September 16, 2021 - UTMediaCAT/mediacat-docs GitHub Wiki

Agenda

Welcome Colin!
Meeting scheduling going forward
Where is the data for the NYT that needs to be processed for MediaCat? The twitter crawler has completed its crawl of the NYTimes twitter handles. The results of the crawl are stored in '/media/data/twitter_crawl/mediacat-twitter-crawler/csv-nytimes/'.
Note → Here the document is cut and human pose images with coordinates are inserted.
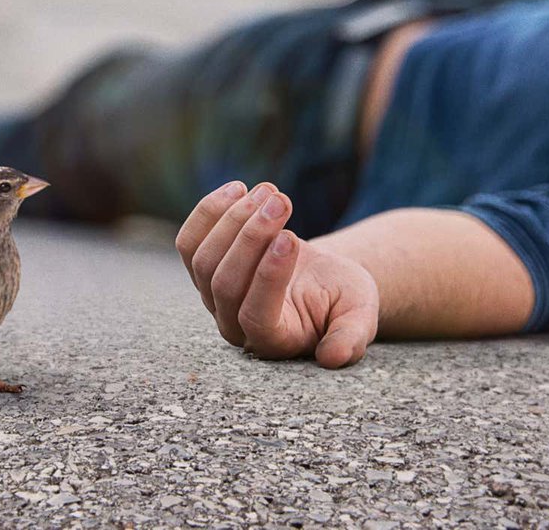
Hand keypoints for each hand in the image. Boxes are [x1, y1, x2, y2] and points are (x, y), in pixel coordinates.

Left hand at [175, 181, 379, 367]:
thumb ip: (351, 338)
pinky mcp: (203, 269)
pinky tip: (238, 189)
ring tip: (268, 190)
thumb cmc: (342, 298)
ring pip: (203, 260)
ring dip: (232, 219)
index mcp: (275, 340)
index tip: (291, 237)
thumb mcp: (359, 316)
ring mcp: (213, 298)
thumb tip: (334, 358)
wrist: (320, 280)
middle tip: (281, 201)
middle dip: (250, 237)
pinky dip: (208, 213)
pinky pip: (189, 242)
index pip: (257, 316)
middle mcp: (235, 324)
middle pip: (225, 284)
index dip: (268, 277)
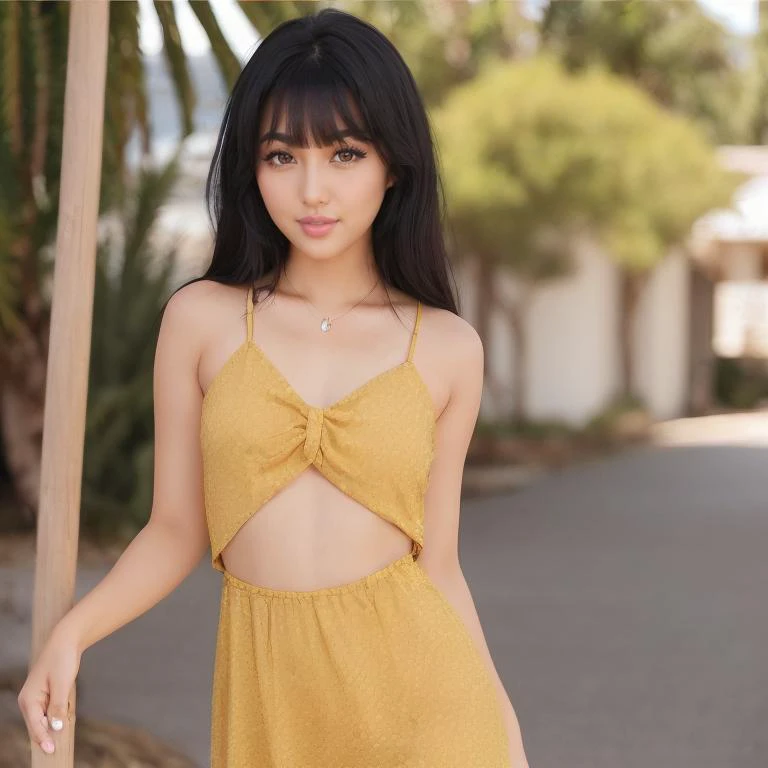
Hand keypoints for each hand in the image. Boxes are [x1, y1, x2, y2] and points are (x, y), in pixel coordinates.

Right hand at [17, 626, 81, 754]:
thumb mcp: (62, 684)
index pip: (35, 726)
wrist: (66, 641)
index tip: (52, 751)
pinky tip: (66, 714)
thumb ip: (58, 707)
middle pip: (38, 726)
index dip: (44, 739)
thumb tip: (55, 727)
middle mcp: (29, 701)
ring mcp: (37, 698)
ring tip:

The domain crawler is currently running (as of August 6th, 2021), under two different screens, one for the NYTimes Politics section and another for the NYTimes Middle East section. To check which screens are alive, use the screen -ls command. This will display the screens as well as their ID numbers. To reattach one of the screens, use the command screen -r <ID>. The domain crawlers are stored in the '/media/data/batch-crawl' directory. The results folder containing the JSON files are stored as follows: - NYTimes Politics: '/media/data/batch-crawl/nytimes-politics/mediacat-domain-crawler/newCrawler/Results/' - NYTimes Middle East: '/media/data/batch-crawl/nytimes-middle-east/mediacat-domain-crawler/newCrawler/Results/' The log files are found under: - NYTimes Politics: '/media/data/batch-crawl/nytimes-politics/mediacat-domain-crawler/newCrawler/logs/' - NYTimes Middle East: '/media/data/batch-crawl/nytimes-middle-east/mediacat-domain-crawler/newCrawler/logs/' The log files are stored in the newCrawler folder and once the time period has ended and the crawler is to be restarted, the log file is moved to the logs folder.

Update

John has managed to run the postprocessor.

Next steps:

Colin & John will meet so that John can introduce Compute Canada
Any compute canada resource issues, Alejandro will paste in agenda
reach out to Raiyan to see if can find recording about Compute Canada
John will run the postprocessor, and record the size of data from TWINNT & Domain Crawler, and how long it takes, and size of output file
John sees a memory error, it could be that the crawl processes never finished and now are taking up more memory. We will write to Raiyan to figure out if we can kill these processes to give space for John to run the postprocessor.
Next issue is to see what the output is from the postprocessor, and see if we can do a "single-site" post-processor on that output or if some change needs to happen.